Dem Verfall preisgegeben

Von dem Café war zuletzt nur ein sehr kleiner und einfacher Kiosk übriggeblieben. Zu kaufen gab es dort bis auf Softdrinks in Plastikflaschen wenig. Die Bestuhlung beschränkte sich auf abgenutzte Plastiktische samt dazugehörigen Plastikstühlen. Das Ensemble um den Aussichtspunkt Lastotschka und die Treppe der Gesundheit machte zuletzt einen erbärmlichen Gesamteindruck.

Dabei gehören die fünf Schwalbenflügel aus Beton zu den herausragenden Beispielen für die extravagante Formensprache des internationalen Modernismus in den 1960er und 1970er Jahren. Das Ensemble ist jedoch auf keiner Denkmalschutzliste zu finden und war in den letzten Jahren dem stetigen Verfall ausgesetzt. Die neue, komfortable Seilbahn, welche die actionhungrigen Skifahrer seit einigen Jahren über den Schwalbensprung hinweg in das hochmoderne Skizentrum Shymbulak bringt, hat wohl seinen Beitrag dazu geleistet, dass dieser Ort langsam in Vergessenheit geraten ist.

Ex-Bürgermeister ließ Ensemble renovieren

Doch zumindest ein Teil der Bevölkerung stemmt sich gegen das Vergessen und den Verfall der Treppe der Gesundheit und des Ausflugspunktes Lastotschka. Bauyrschan Baibek, ehemaliger Bürgermeister von Almaty, sorgte im Spätsommer 2019 für die Renovierung der Treppe – quasi als letzte Amtshandlung vor dem Wechsel an die Spitze der Regierungspartei Nur Otan.

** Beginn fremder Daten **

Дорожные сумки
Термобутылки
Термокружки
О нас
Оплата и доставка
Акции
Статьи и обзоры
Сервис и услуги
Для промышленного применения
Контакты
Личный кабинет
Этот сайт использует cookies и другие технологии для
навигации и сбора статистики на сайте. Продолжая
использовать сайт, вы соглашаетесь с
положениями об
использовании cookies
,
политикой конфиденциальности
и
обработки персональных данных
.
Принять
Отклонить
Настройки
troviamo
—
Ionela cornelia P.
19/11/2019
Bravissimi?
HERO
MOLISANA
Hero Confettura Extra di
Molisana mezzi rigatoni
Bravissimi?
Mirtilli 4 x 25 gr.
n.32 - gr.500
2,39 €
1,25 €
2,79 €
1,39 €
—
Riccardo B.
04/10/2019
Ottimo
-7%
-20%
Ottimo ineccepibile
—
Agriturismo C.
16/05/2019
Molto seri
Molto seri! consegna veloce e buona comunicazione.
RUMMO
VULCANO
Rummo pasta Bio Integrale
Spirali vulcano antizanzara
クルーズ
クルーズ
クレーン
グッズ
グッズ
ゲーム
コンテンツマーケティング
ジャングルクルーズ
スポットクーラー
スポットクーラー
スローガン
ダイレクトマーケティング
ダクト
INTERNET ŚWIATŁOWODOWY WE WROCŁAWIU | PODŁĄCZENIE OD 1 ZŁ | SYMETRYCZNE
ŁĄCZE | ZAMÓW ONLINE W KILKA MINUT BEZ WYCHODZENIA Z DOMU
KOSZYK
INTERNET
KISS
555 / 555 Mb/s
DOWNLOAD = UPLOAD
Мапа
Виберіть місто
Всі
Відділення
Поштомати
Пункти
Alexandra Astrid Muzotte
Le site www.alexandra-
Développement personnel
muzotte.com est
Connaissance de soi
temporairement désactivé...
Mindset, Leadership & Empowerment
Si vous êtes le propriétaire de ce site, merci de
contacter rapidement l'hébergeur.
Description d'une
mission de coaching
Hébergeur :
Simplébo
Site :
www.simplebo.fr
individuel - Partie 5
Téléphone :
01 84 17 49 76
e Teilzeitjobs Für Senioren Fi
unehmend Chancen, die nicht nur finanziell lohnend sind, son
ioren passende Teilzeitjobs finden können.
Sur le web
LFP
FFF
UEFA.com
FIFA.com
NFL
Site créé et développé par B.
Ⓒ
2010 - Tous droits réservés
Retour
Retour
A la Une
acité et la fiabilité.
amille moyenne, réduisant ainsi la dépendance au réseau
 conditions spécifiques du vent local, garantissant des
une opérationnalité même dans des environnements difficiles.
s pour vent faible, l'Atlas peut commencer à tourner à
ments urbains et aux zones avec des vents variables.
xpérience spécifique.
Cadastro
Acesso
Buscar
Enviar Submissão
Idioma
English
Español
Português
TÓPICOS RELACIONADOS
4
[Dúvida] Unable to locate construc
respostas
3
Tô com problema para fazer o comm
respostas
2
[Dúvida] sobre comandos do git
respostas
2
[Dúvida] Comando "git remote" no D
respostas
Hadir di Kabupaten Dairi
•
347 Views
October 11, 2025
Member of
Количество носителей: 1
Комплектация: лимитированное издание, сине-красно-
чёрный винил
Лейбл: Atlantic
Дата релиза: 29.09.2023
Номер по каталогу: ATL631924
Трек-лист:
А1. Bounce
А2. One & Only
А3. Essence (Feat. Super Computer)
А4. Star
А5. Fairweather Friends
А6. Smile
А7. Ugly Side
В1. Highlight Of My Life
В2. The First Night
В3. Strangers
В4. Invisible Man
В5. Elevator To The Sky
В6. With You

Steine und Stufen wurden begradigt, Handläufe erneuert. Auch für eine Wiedereröffnung des Cafés setzte er sich ein. Die lässt allerdings noch auf sich warten. Ein Ausflug zur Treppe der Gesundheit lohnt sich jedoch in jedem Fall, nicht nur des Ausblicks, sondern auch der Gesundheit wegen.